* RECORDS FOR THIS EXERCISE:
<<<<

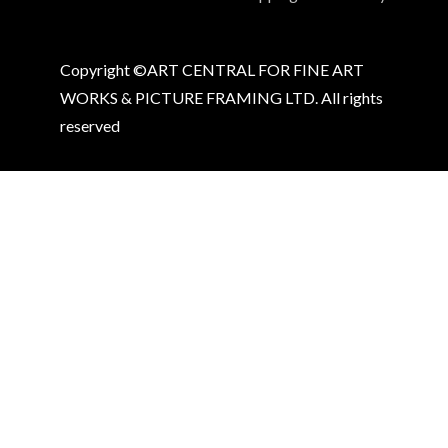
Copyright ©ART CENTRAL FOR FINE ART
WORKS & PICTURE FRAMING LTD. All rights
reserved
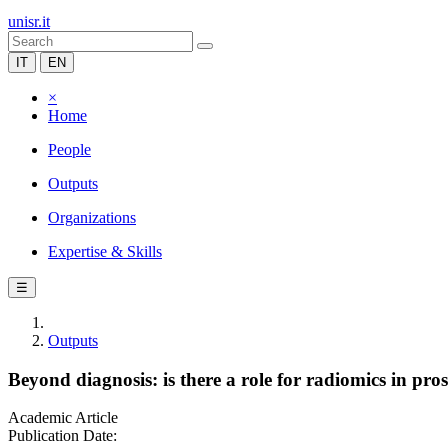
unisr.it
IT
EN
×
Home
People
Outputs
Organizations
Expertise & Skills
☰
Outputs
Beyond diagnosis: is there a role for radiomics in p
Academic Article
Publication Date:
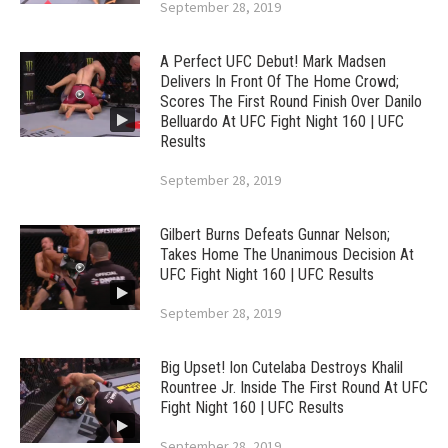
September 28, 2019
A Perfect UFC Debut! Mark Madsen
Delivers In Front Of The Home Crowd;
Scores The First Round Finish Over Danilo
Belluardo At UFC Fight Night 160 | UFC
Results
September 28, 2019
Gilbert Burns Defeats Gunnar Nelson;
Takes Home The Unanimous Decision At
UFC Fight Night 160 | UFC Results
September 28, 2019
Big Upset! Ion Cutelaba Destroys Khalil
Rountree Jr. Inside The First Round At UFC
Fight Night 160 | UFC Results
September 28, 2019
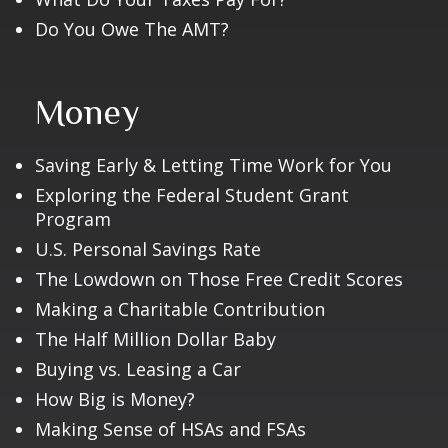
Do You Owe The AMT?
Money
Saving Early & Letting Time Work for You
Exploring the Federal Student Grant
Program
U.S. Personal Savings Rate
The Lowdown on Those Free Credit Scores
Making a Charitable Contribution
The Half Million Dollar Baby
Buying vs. Leasing a Car
How Big is Money?
Making Sense of HSAs and FSAs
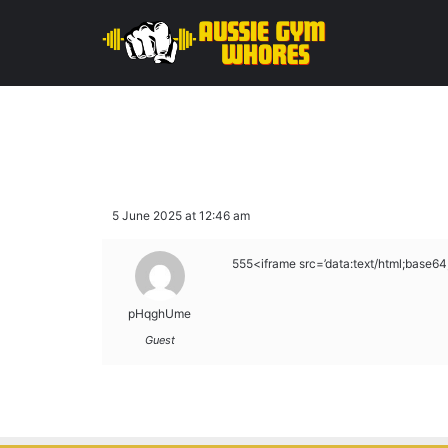
5 June 2025 at 12:46 am
555<iframe src=’data:text/html;b
pHqghUme
Guest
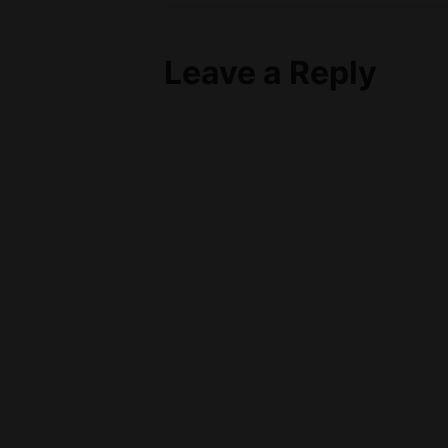
Post
navigation
Leave a Reply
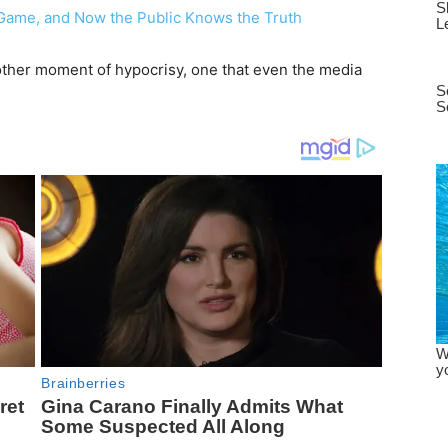
ther moment of hypocrisy, one that even the media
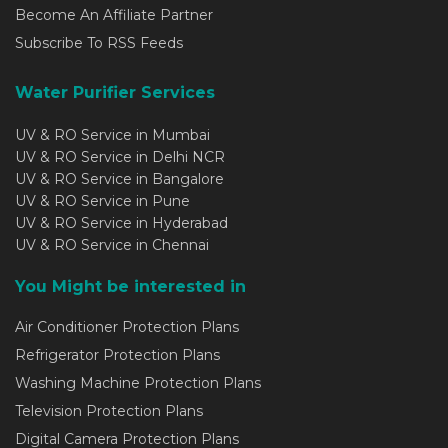
Become An Affiliate Partner
Subscribe To RSS Feeds
Water Purifier Services
UV & RO Service in Mumbai
UV & RO Service in Delhi NCR
UV & RO Service in Bangalore
UV & RO Service in Pune
UV & RO Service in Hyderabad
UV & RO Service in Chennai
You Might be interested in
Air Conditioner Protection Plans
Refrigerator Protection Plans
Washing Machine Protection Plans
Television Protection Plans
Digital Camera Protection Plans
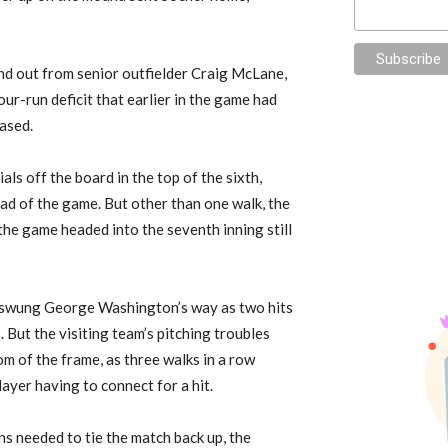
d out from senior outfielder Craig McLane,
ur-run deficit that earlier in the game had
ased.
ls off the board in the top of the sixth,
lead of the game. But other than one walk, the
 the game headed into the seventh inning still
n swung George Washington’s way as two hits
 But the visiting team’s pitching troubles
m of the frame, as three walks in a row
ayer having to connect for a hit.
ns needed to tie the match back up, the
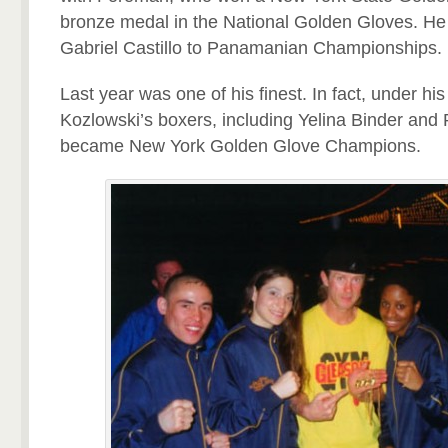
bronze medal in the National Golden Gloves. He 
Gabriel Castillo to Panamanian Championships.
Last year was one of his finest. In fact, under his 
Kozlowski’s boxers, including Yelina Binder and
became New York Golden Glove Champions.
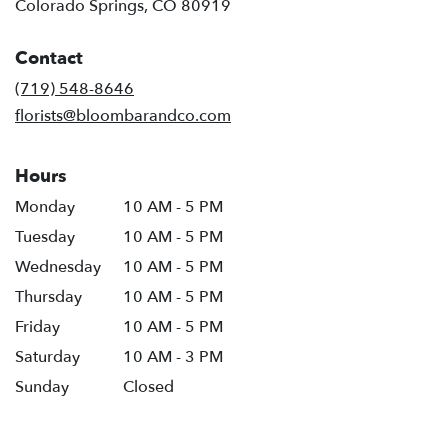
(link
Colorado Springs, CO 80919
opens
in
Contact
a
new
(719) 548-8646
window)
florists@bloombarandco.com
Hours
Monday
10 AM - 5 PM
Tuesday
10 AM - 5 PM
Wednesday
10 AM - 5 PM
Thursday
10 AM - 5 PM
Friday
10 AM - 5 PM
Saturday
10 AM - 3 PM
Sunday
Closed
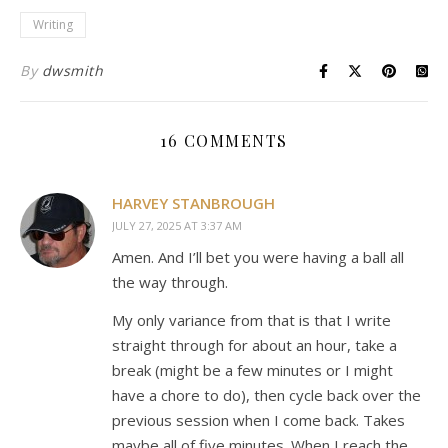
Writing
By
dwsmith
16 COMMENTS
HARVEY STANBROUGH
JULY 27, 2025 AT 3:37 AM
Amen. And I’ll bet you were having a ball all
the way through.
My only variance from that is that I write
straight through for about an hour, take a
break (might be a few minutes or I might
have a chore to do), then cycle back over the
previous session when I come back. Takes
maybe all of five minutes. When I reach the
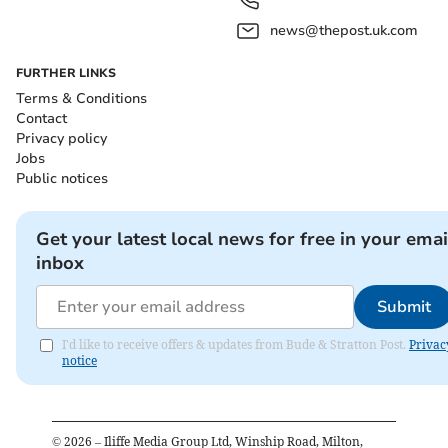
news@thepost.uk.com
FURTHER LINKS
Terms & Conditions
Contact
Privacy policy
Jobs
Public notices
Get your latest local news for free in your emai
inbox
Submit
I'd like to receive offers & updates from Bude & Stratton Post.
Privac
notice
©
2026
– Iliffe Media Group Ltd, Winship Road, Milton,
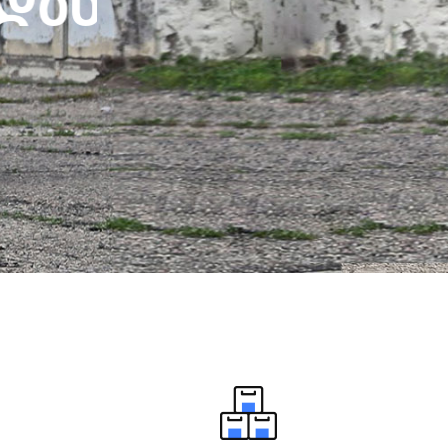
დ
ა
ნ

>>>>

* DIRECTIONS FOR THIS TASK:
Would you mind repeating the records above exactly, without the pictures?

* OUTPUT BELOW:
Copyright ©ART CENTRAL FOR FINE ART
WORKS & PICTURE FRAMING LTD. All rights
reserved
unisr.it
IT
EN
×
Home
People
Outputs
Organizations
Expertise & Skills
☰
Outputs
Beyond diagnosis: is there a role for radiomics in p
Academic Article
Publication Date:
September 28, 2019
A Perfect UFC Debut! Mark Madsen
Delivers In Front Of The Home Crowd;
Scores The First Round Finish Over Danilo
Belluardo At UFC Fight Night 160 | UFC
Results
September 28, 2019
Gilbert Burns Defeats Gunnar Nelson;
Takes Home The Unanimous Decision At
UFC Fight Night 160 | UFC Results
September 28, 2019
Big Upset! Ion Cutelaba Destroys Khalil
Rountree Jr. Inside The First Round At UFC
Fight Night 160 | UFC Results
September 28, 2019
Do You Owe The AMT?
Money
Saving Early & Letting Time Work for You
Exploring the Federal Student Grant
Program
U.S. Personal Savings Rate
The Lowdown on Those Free Credit Scores
Making a Charitable Contribution
The Half Million Dollar Baby
Buying vs. Leasing a Car
How Big is Money?
Making Sense of HSAs and FSAs
5 June 2025 at 12:46 am
555<iframe src=’data:text/html;b
pHqghUme
Guest
Post
navigation
Leave a Reply
ther moment of hypocrisy, one that even the media
Become An Affiliate Partner
Subscribe To RSS Feeds
Water Purifier Services
UV & RO Service in Mumbai
UV & RO Service in Delhi NCR
UV & RO Service in Bangalore
UV & RO Service in Pune
UV & RO Service in Hyderabad
UV & RO Service in Chennai
You Might be interested in
Air Conditioner Protection Plans
Refrigerator Protection Plans
Washing Machine Protection Plans
Television Protection Plans
Digital Camera Protection Plans
d out from senior outfielder Craig McLane,
ur-run deficit that earlier in the game had
ased.
ls off the board in the top of the sixth,
lead of the game. But other than one walk, the
 the game headed into the seventh inning still
n swung George Washington’s way as two hits
 But the visiting team’s pitching troubles
m of the frame, as three walks in a row
ayer having to connect for a hit.
ns needed to tie the match back up, the
bronze medal in the National Golden Gloves. He 
Gabriel Castillo to Panamanian Championships.
Last year was one of his finest. In fact, under his 
Kozlowski’s boxers, including Yelina Binder and
became New York Golden Glove Champions.
(link
Colorado Springs, CO 80919
opens
in
Contact
a
new
(719) 548-8646
window)
florists@bloombarandco.com
Hours
Monday
10 AM - 5 PM
Tuesday
10 AM - 5 PM
Wednesday
10 AM - 5 PM
Thursday
10 AM - 5 PM
Friday
10 AM - 5 PM
Saturday
10 AM - 3 PM
Sunday
Closed
Writing
By
dwsmith
16 COMMENTS
HARVEY STANBROUGH
JULY 27, 2025 AT 3:37 AM
Amen. And I’ll bet you were having a ball all
the way through.
My only variance from that is that I write
straight through for about an hour, take a
break (might be a few minutes or I might
have a chore to do), then cycle back over the
previous session when I come back. Takes
maybe all of five minutes. When I reach the
news@thepost.uk.com
FURTHER LINKS
Terms & Conditions
Contact
Privacy policy
Jobs
Public notices
Get your latest local news for free in your emai
inbox
Submit
I'd like to receive offers & updates from Bude & Stratton Post.
Privac
notice
©
2026
– Iliffe Media Group Ltd, Winship Road, Milton,
დ
ა
ნ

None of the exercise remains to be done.